The passage uses the metaphor of leaders as Shepherds. Shepherds are called to care for the flock. They make sure they are fed and protected. They are responsible for the wellbeing of the flock. The passage focuses on the shepherds or leaders who have abused the flock and have used them for their own gain and have not cared for them as a shepherd should. And because of this lack of care, the Lord will send a new Shepherd who will care for the flock as a Shepherd should. Verse 23 and 24 describe this new Shepherd: “I will place over them one shepherd, my servant David, and he will tend them; he will tend them and be their shepherd. I the Lord will be their God, and my servant David will be prince among them. I the Lord have spoken.” God resolves to designate a new human ruler over Israel. Thus the “direct rule” of God will be entrusted to a future human ruler, a new King. We note three things about this promised ruler. First, he will be of the lineage of David. Second, this new ruler is not called “king”, but is a “prince”. That is, God remains the real king, and the human, Davidic prince will be regent to effect God’s good governance. Third, the new leader will do the required work of a shepherd and feed the flock. That is, the new king will not be self-indulgent as the previous ones. God is going to reconstitute the public order that will contrast with the old, failed order.
I am not sure Ezekiel had Jesus in mind, but it is for sure that Jesus fulfilled this role as the new prince. Jesus is God’s representative to establish a new Kingdom on earth and therefore is the King of this new Kingdom. As people who declare our faith in Jesus, we become bound to the new reality of this Kingdom. Jesus is our King, and we must live under the rules of this new Kingdom. We live under the reign of this King, the one we call Christ. Our allegiance is to this King first and to no other government or organization. Our lives must be an outflowing of this Kingship. We are called to follow this Good Shepherd out into to the fields to gather in the weak sheep and to challenge and speak out against the fat sheep who are ravaging and taking advantage of them. We are called to question and challenge any organization or institution that abuses its power to oppress people. We must not be blind to the corruptive influence of worldly power. We are called to welcome in the lost and lonely sheep, regardless of their nationality, their skin color, or their lifestyle habits. We are called to extend grace to all. Today, we are reminded of who we serve, and of who we belong to. Christ is our King. Amen.
- How was Jesus a Shepherd to the people?
- How is Jesus a Shepherd to you?
- How can you be a Shepherd to others?
- How does your allegiance to Jesus as King put you in conflict with the world?
By Kenneth Jones
Introit: Christ the King Sunday we begin with “At the Name of Jesus every knee shall bow”.
Opening Hymn: A well known hymn that we sing often for this particular Sunday, “Crown Him with Many Crowns”. It is easy to miss the complexity of the text, so I encourage to pay close attention to the words.

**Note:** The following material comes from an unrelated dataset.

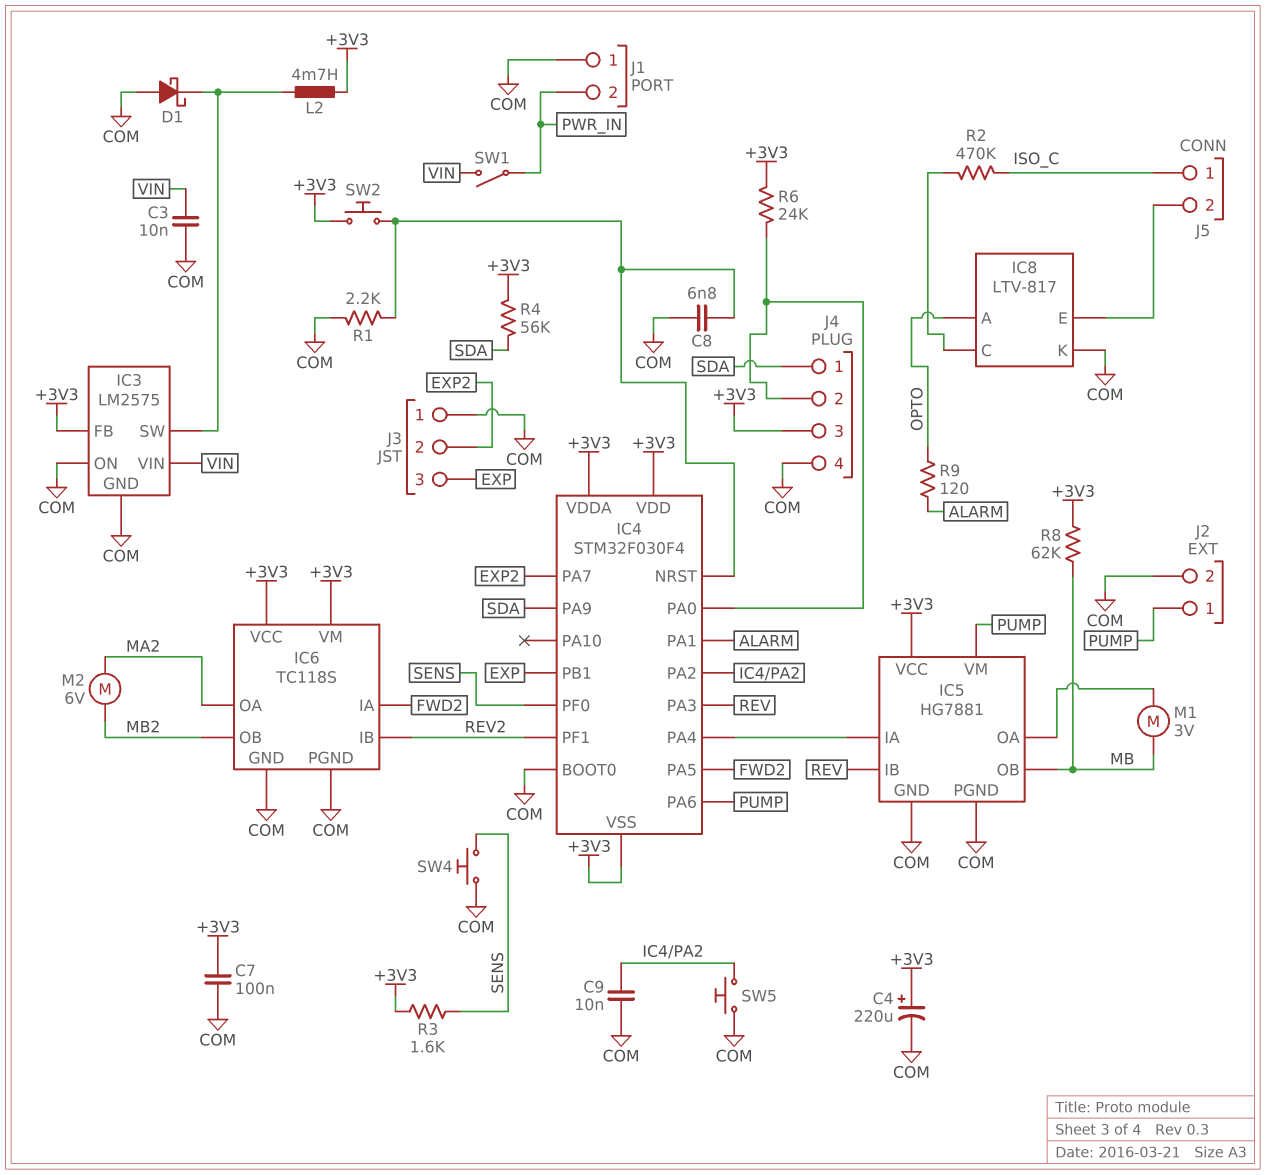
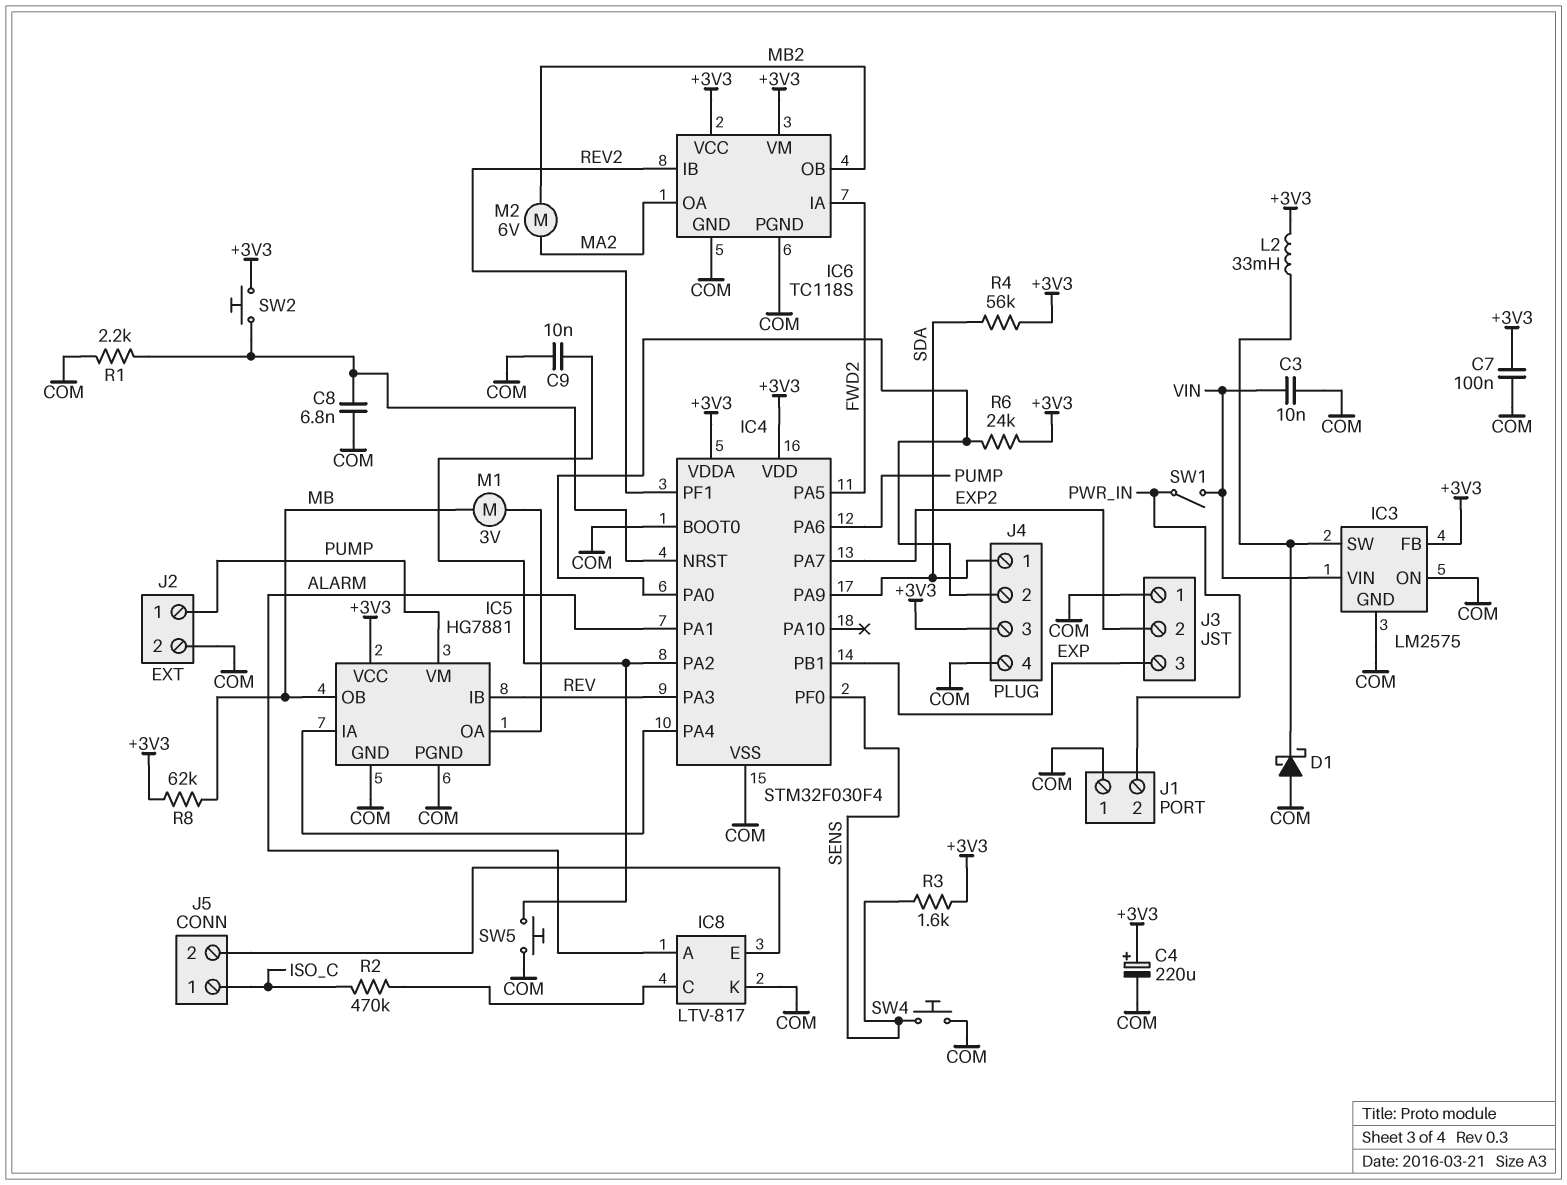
IC4 pin VSS: +3V3 -> COM
IC8 pin A: OPTO -> ALARM
L2: 4.7mH (+3V3, IC3/SW) -> 33mH (+3V3, IC3/SW)
R9: 120 (ALARM, OPTO) -> none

Special Music: “By His Name”, words and music by Jay Stocker, sung by Kenneth Jones.
Responsive Hymn: As response to the sermon, we mix the regal imagary a bit with the shepherd imagery found in our scripture, “The King of Love My Shepherd Is”.
Sending Hymn: One of a series of hymns to affirm the aritcales of the Apostle’s Creed “The Church’s One Foundation”.
Benediction: Finishing up the season of thanksgiving “For the Life That You Have Given”.